The current discrimination would be removed if the Regional Companies stopped validating AT & T's calling cards until they had the ability to validate the calling cards of all interexchange carriers who wanted their calling card to have access to the local market. This remedy, however, runs the risk that the Regional Companies will never achieve that ability having no incentive to do so, and that they will instead entrench their own cards as the only universal calling cards. The only productive remedy therefore is to achieve validation of the cards of all interexchange carriers, not merely AT & T's.
The Department of Justice states that, notwithstanding the current violation, it cannot ask the Court for remedial action because it does not know how, technologically, the Regional Companies can validate the calling cards of interexchange carriers other than AT & T.

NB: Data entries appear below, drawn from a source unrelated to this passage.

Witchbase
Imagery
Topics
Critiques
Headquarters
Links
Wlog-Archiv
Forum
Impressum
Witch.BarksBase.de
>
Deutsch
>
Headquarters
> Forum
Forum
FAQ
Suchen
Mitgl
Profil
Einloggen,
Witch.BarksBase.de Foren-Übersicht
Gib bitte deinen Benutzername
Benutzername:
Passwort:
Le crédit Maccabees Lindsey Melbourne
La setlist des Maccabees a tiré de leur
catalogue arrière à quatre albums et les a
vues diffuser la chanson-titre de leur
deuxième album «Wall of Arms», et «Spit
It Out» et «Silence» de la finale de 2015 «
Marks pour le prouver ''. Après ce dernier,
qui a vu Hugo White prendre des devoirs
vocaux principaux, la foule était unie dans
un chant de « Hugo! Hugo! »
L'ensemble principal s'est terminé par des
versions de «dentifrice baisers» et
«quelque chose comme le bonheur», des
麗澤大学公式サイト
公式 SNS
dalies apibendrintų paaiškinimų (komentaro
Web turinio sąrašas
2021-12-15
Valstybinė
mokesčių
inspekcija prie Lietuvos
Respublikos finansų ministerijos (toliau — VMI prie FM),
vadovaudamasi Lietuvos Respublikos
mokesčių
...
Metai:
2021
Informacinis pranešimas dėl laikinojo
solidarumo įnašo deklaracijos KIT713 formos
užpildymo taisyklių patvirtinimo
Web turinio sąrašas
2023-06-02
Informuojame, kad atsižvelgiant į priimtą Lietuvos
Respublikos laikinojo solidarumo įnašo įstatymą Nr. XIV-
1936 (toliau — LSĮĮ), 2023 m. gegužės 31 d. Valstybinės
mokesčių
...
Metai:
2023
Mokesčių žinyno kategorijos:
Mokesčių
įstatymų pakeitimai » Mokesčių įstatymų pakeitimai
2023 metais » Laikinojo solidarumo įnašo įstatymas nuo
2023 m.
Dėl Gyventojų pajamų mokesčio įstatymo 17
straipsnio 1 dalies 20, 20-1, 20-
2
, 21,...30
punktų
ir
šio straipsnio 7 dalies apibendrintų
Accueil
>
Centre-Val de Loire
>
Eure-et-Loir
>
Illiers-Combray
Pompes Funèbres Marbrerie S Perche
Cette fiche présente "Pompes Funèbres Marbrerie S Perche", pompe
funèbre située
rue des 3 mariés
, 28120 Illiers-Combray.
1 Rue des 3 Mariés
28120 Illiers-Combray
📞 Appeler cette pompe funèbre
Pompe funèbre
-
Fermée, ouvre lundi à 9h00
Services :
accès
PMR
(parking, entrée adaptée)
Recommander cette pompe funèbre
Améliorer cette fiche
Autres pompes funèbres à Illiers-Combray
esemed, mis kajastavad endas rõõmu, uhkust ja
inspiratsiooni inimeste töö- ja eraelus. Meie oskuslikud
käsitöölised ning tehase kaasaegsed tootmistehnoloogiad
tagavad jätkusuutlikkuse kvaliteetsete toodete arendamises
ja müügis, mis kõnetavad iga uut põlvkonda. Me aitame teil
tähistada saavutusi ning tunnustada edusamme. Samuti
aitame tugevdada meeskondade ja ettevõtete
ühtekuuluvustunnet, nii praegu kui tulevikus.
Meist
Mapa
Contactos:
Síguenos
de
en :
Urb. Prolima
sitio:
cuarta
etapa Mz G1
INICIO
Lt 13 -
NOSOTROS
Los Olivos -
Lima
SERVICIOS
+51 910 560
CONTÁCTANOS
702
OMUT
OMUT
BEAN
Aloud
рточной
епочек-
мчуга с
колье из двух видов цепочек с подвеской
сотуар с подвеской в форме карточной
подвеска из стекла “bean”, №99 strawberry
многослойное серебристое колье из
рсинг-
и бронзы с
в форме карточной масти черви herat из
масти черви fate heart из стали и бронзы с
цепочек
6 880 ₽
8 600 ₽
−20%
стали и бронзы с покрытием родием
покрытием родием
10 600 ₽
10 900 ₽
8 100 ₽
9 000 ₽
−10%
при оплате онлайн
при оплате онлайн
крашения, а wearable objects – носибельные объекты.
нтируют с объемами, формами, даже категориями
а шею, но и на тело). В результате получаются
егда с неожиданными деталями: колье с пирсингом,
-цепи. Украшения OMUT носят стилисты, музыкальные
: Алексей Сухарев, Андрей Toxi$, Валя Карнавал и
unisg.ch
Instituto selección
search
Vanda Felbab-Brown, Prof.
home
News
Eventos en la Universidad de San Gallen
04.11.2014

Likewise, neither the Regional Companies nor the interexchange carriers have informed the Court how the existing technological problems may be solved.
It appears that the principal difficulty is the receipt by the Regional Companies of the necessary data from the interexchange carriers and the need to program Regional Company equipment to permit it to recognize the issuing carriers' cards for validation purposes. This clearly should not be an insuperable problem if the parties will work together toward that end.
The several Regional Companies have suggested in various ways that within the next few months they will be able to submit to the Court their proposed remedies.
On this basis, the Court is ordering the Regional Companies to submit to the Court by January 1, 1989 proposed remedies that would afford to the calling cards of the interexchange carriers the same acceptance as is now given to AT & T cards.
Regional Company-Owned Public Telephones
The Regional Companies own large numbers of public telephones that are located on premises owned or controlled by others, including pay telephones in such places accessible to the public as airports, hotel lobbies, service stations, and bars. These public telephones generate enormous revenue: there are said to be 1.7 million Regional Company public telephones, yielding $ 2.5 billion in annual revenue.
With respect to the matter of payment for the calls, two types of long distance calls are made from such public telephones: (1) calls which are paid for by coins deposited in the telephone mechanism, also known as 1 or coin sent-paid
calls, and (2) all other calls, also known as 0 or operator-assisted
calls. It is appropriate to consider first the 0 calls since they constitute by far the majority of the public telephone traffic.
A. Operator Calls
The Regional Companies route all 0 calls
from their public telephones to AT & T, yielding that company over one billion dollars annually,
even though other interexchange carriers now have the operator systems capacity to handle these calls. There is no serious dispute that this practice is discriminatory and violative of sections II(A) and II(B) of the decree, and the Court so concludes. The question is what system is to take its place.
The Regional Companies, the Department of Justice, and others all agree that a system which permits the billed party to select the interexchange carrier of his choice simply by dialing 0 most perfectly comports with the language and purposes of the decree.
That is clearly correct. Section (A)(2)(ii) of Appendix B of the decree unambiguously requires the Regional Companies to
offer . . . access that permits each subscriber automatically to route, without the use of access codes, all the subscriber's interexchange communications to the interexchange carrier of the customer's designation (emphasis added).